Search code examples
rstatisticsbinningplrgam

Root mean square deviation on binned GAM results using R


Background

A PostgreSQL database uses PL/R to call R functions. An R call to calculate Spearman's correlation looks as follows:

cor( rank(x), rank(y) )

Also in R, a naïve calculation of a fitted generalized additive model (GAM):

data.frame( x, fitted( gam( y ~ s(x) ) ) )

Here x represents the years from 1900 to 2009 and y is the average measurement (e.g., minimum temperature) for that year.

Problem

The fitted trend line (using GAM) is reasonably accurate, as you can see in the following picture:

The problem is that the correlations (shown in the bottom left) do not accurately reflect how closely the model fits the data.

Possible Solution

One way to improve the accuracy of the correlation is to use a root mean square error (RMSE) calculation on binned data.

Questions

Q.1. How would you implement the RMSE calculation on the binned data to get a correlation (between 0 and 1) of GAM's fit to the measurements, in the R language?

Q.2. Is there a better way to find the accuracy of GAM's fit to the data, and if so, what is it (e.g., root mean square deviation)?

Attempted Solution 1

  1. Call the PL/R function using the observed amounts and the model (GAM) amounts:
    correlation_rmse := climate.plr_corr_rmse( v_amount, v_model );
  2. Define plr_corr_rmse as follows (where o and m represent the observed and modelled data):
    CREATE OR REPLACE FUNCTION climate.plr_corr_rmse(
    o double precision[], m double precision[])
    RETURNS double precision AS
    $BODY$
    sqrt( mean( o - m ) ^ 2 )
    $BODY$
    LANGUAGE 'plr' VOLATILE STRICT
    COST 100;
    

The o - m is wrong. I'd like to bin both data sets by calculating the mean of every 5 data points (there will be at most 110 data points). For example:

omean <- c( mean(o[1:5]), mean(o[6:10]), ... )
mmean <- c( mean(m[1:5]), mean(m[6:10]), ... )

Then correct the RMSE calculation as:

sqrt( mean( omean - mmean ) ^ 2 )

How do you calculate c( mean(o[1:5]), mean(o[6:10]), ... ) for an arbitrary length vector in an appropriate number of bins (5, for example, might not be ideal for only 67 measurements)?

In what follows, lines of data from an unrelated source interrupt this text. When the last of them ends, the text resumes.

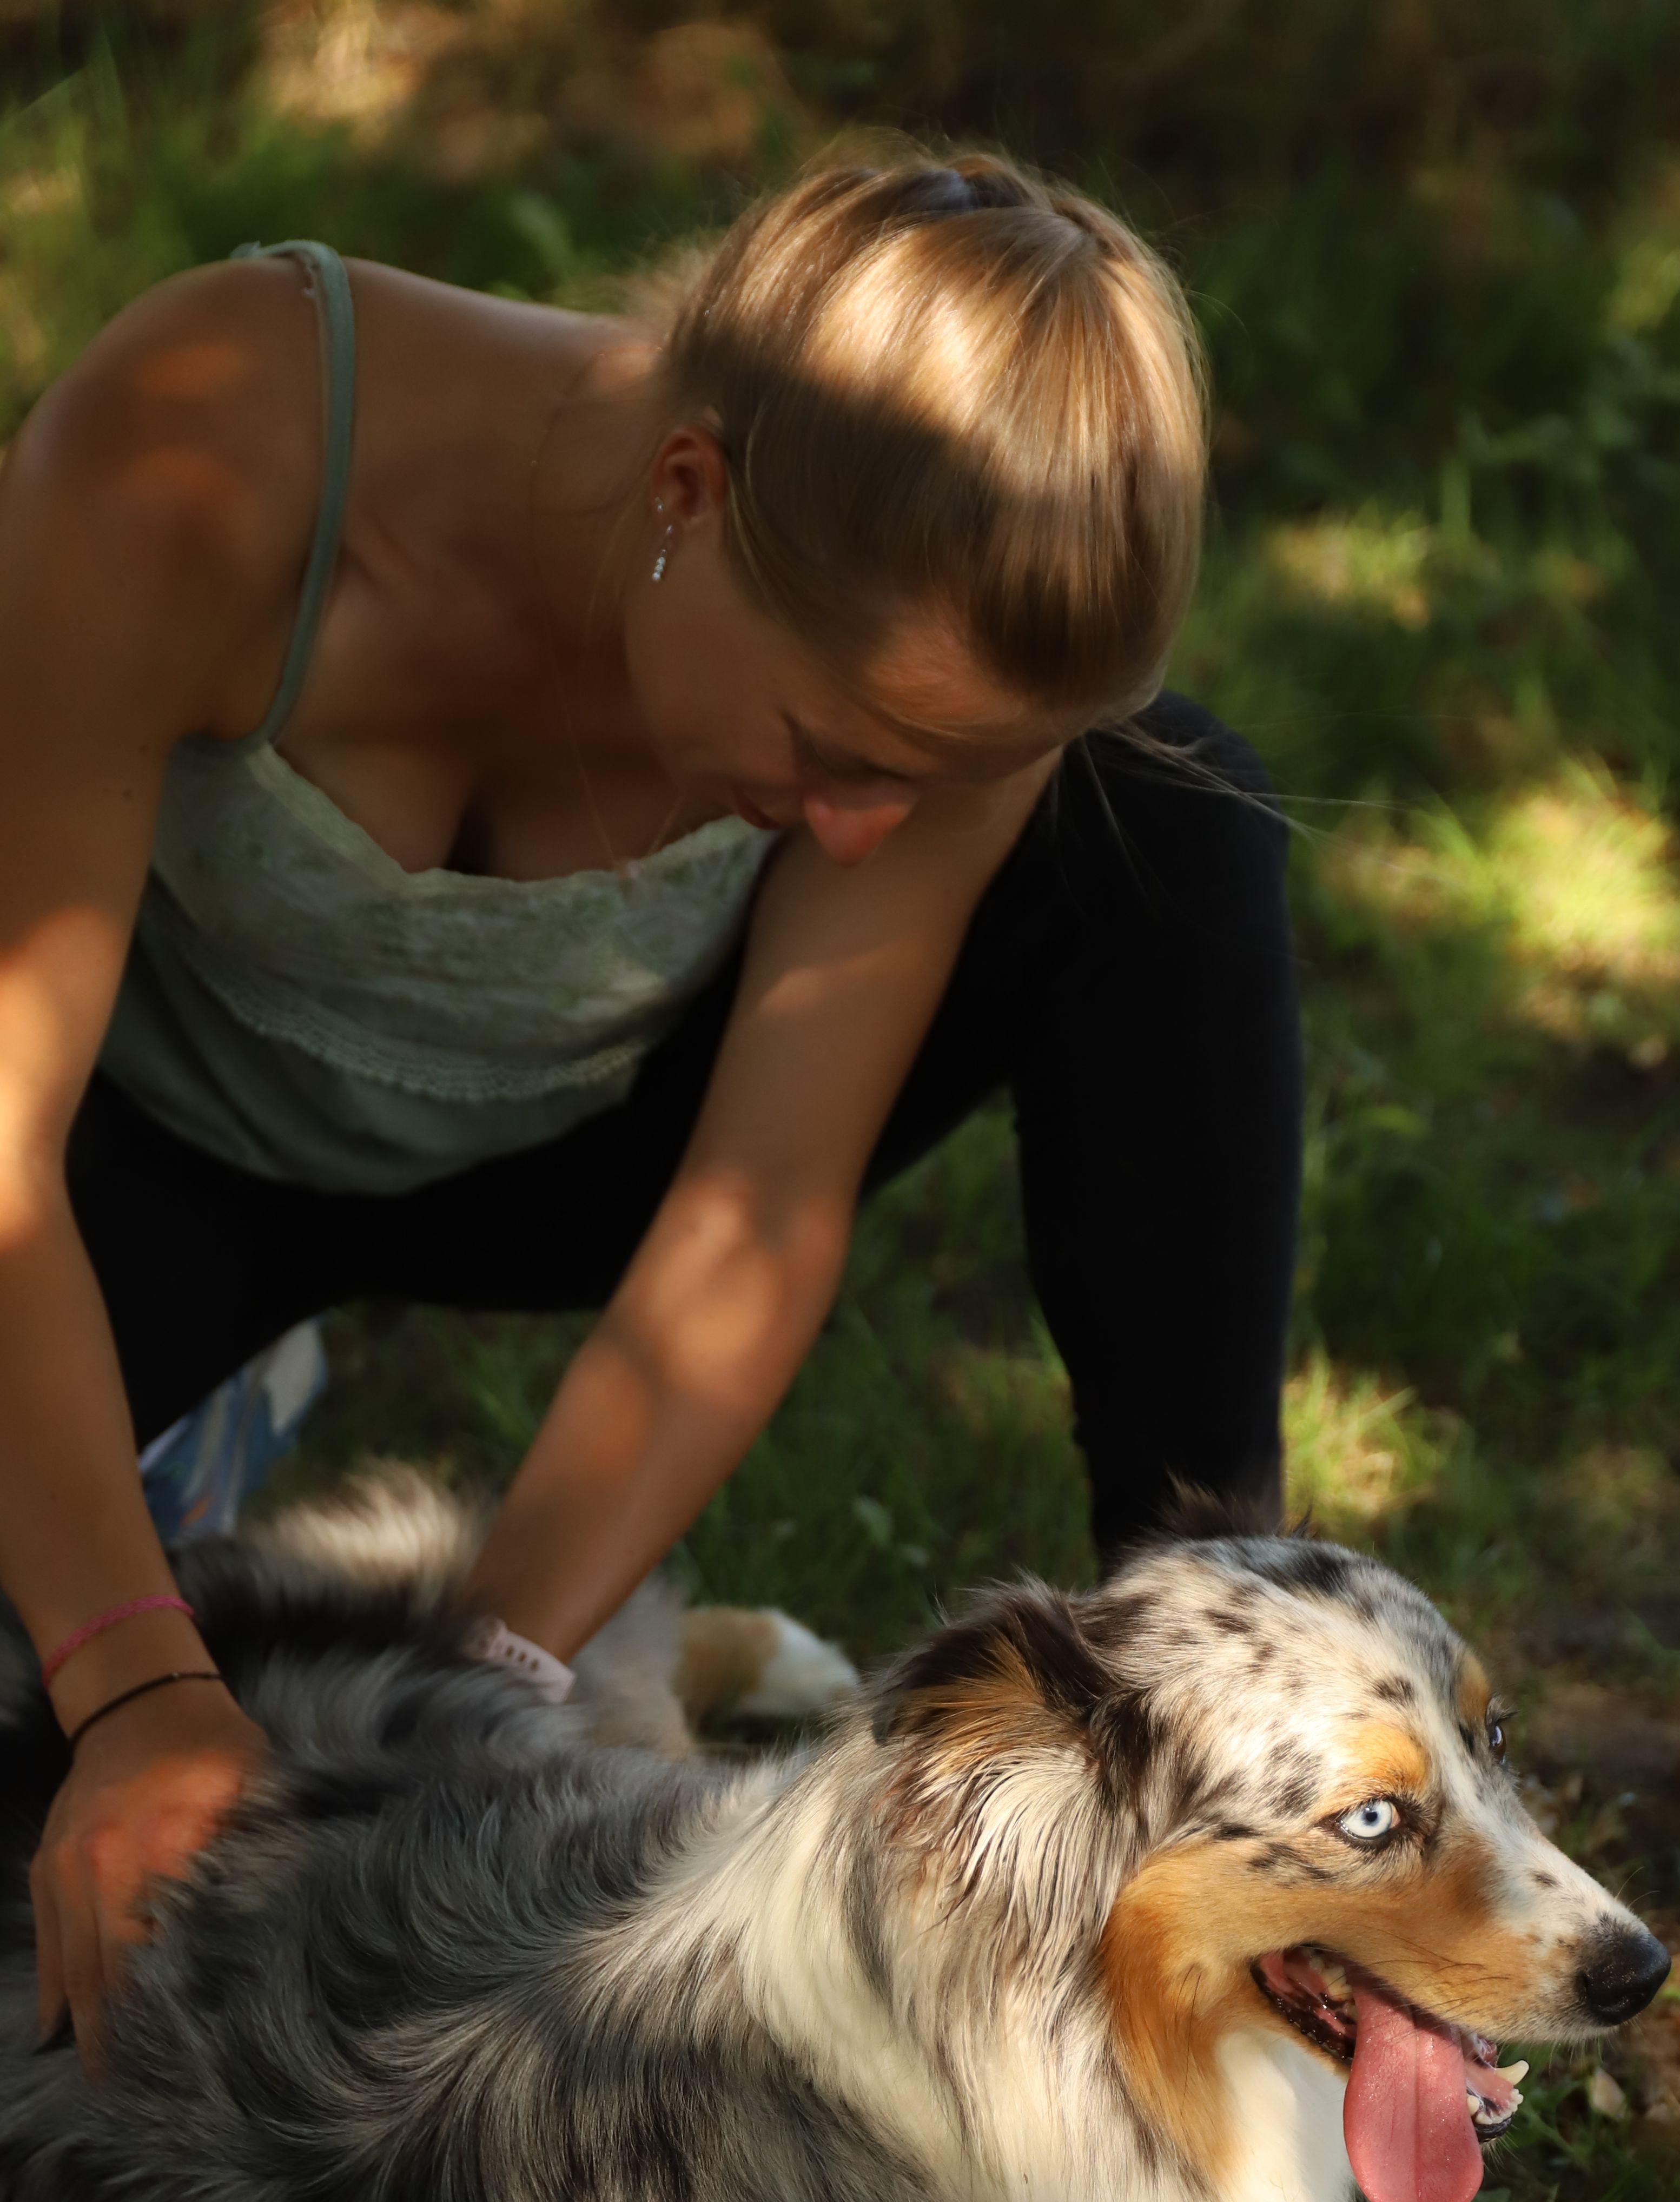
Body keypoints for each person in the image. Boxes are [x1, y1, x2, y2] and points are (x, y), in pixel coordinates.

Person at [0, 149, 1302, 2065]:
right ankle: (201, 1417)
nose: (866, 831)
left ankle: (1225, 1694)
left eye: (936, 785)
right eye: (835, 756)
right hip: (141, 1151)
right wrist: (128, 1686)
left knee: (1175, 813)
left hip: (571, 1130)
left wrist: (484, 1694)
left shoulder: (932, 666)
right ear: (688, 490)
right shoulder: (213, 444)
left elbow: (754, 1211)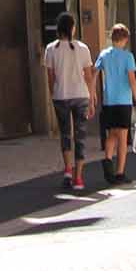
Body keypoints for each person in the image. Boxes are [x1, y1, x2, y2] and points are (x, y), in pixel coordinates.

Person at [42, 10, 94, 190]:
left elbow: (50, 77)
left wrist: (52, 94)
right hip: (80, 95)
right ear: (72, 28)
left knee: (65, 134)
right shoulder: (82, 48)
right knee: (80, 136)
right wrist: (93, 98)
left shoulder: (51, 49)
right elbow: (88, 76)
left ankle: (67, 169)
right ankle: (78, 178)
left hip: (61, 96)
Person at [93, 22, 136, 184]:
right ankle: (120, 172)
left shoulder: (104, 54)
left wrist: (92, 93)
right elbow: (132, 80)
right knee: (123, 137)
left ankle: (107, 161)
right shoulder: (128, 57)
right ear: (125, 39)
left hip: (109, 100)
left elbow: (94, 72)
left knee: (111, 133)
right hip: (123, 100)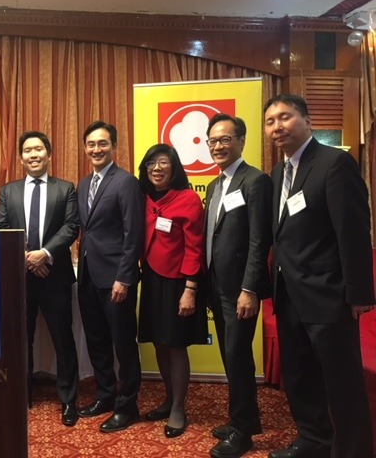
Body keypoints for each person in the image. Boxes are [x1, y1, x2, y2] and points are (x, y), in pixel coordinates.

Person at [264, 94, 375, 458]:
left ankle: (353, 450)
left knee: (342, 382)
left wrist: (359, 294)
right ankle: (314, 440)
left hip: (328, 294)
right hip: (289, 293)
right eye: (270, 121)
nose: (277, 126)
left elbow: (353, 232)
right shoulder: (278, 172)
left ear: (307, 120)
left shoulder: (334, 163)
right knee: (300, 376)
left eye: (285, 117)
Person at [0, 131, 80, 426]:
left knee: (63, 339)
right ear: (21, 157)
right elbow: (1, 227)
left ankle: (69, 398)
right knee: (20, 340)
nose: (33, 154)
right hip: (20, 279)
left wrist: (44, 254)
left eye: (39, 149)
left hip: (55, 276)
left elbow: (71, 227)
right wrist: (27, 259)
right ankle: (21, 394)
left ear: (49, 154)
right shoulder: (8, 191)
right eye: (28, 150)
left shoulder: (65, 188)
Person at [203, 114, 272, 458]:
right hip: (216, 286)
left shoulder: (255, 180)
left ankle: (242, 433)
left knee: (238, 357)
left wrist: (250, 288)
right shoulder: (215, 184)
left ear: (241, 141)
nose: (217, 146)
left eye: (225, 139)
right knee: (230, 356)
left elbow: (260, 240)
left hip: (240, 289)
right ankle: (243, 419)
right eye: (212, 141)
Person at [76, 121, 143, 433]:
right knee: (97, 340)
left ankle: (127, 406)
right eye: (91, 144)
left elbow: (133, 234)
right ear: (85, 148)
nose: (96, 149)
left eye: (102, 143)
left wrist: (124, 278)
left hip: (116, 278)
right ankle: (105, 395)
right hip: (88, 275)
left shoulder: (126, 182)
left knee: (123, 343)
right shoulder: (83, 184)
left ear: (114, 146)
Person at [137, 143, 207, 439]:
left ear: (174, 167)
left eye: (163, 162)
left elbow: (195, 246)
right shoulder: (143, 197)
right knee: (159, 342)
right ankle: (168, 399)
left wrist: (190, 288)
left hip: (179, 281)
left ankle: (179, 407)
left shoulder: (188, 199)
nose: (157, 168)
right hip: (151, 278)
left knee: (176, 345)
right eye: (151, 163)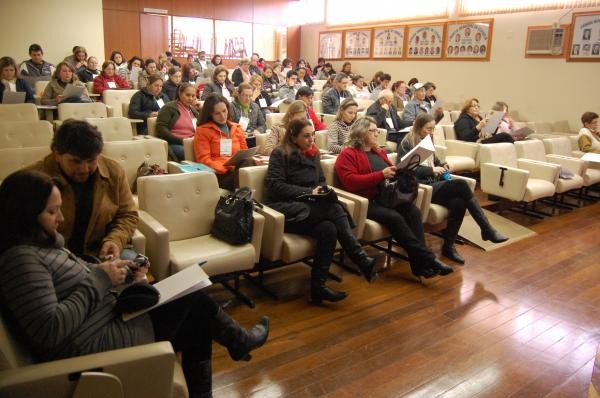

I don't think hist is suitable here, is it?

Attempted Solution 2

The following code will solve the problem, however it drops data points from the end of the list (to make the list divisible by 5). The solution isn't ideal as the number "5" is rather magical.

while( length(o) %% 5 != 0 ) {
  o <- o[-length(o)]
}

omean <- apply( matrix(o, 5), 2, mean )

What other options are available?

Thanks in advance.


Solution

  • You say that:

    The problem is that the correlations (shown in the bottom left) do not accurately reflect how closely the model fits the data.

    You could calculate the correlation between the fitted values and the measured values:

    cor(y,fitted(gam(y ~ s(x))))
    

    I don't see why you want to bin your data, but you could do it as follows:

    mean.binned <- function(y,n = 5){
      apply(matrix(c(y,rep(NA,(n - (length(y) %% n)) %% n)),n),
            2,
            function(x)mean(x,na.rm = TRUE))
    }
    

    It looks a bit ugly, but it should handle vectors whose length is not a multiple of the binning length (i.e. 5 in your example).

    You also say that:

    One way to improve the accuracy of the correlation is to use a root mean square error (RMSE) calculation on binned data.

    I don't understand what you mean by this. The correlation is a factor in determining the mean squared error - for example, see equation 10 of Murphy (1988, Monthly Weather Review, v. 116, pp. 2417-2424). But please explain what you mean.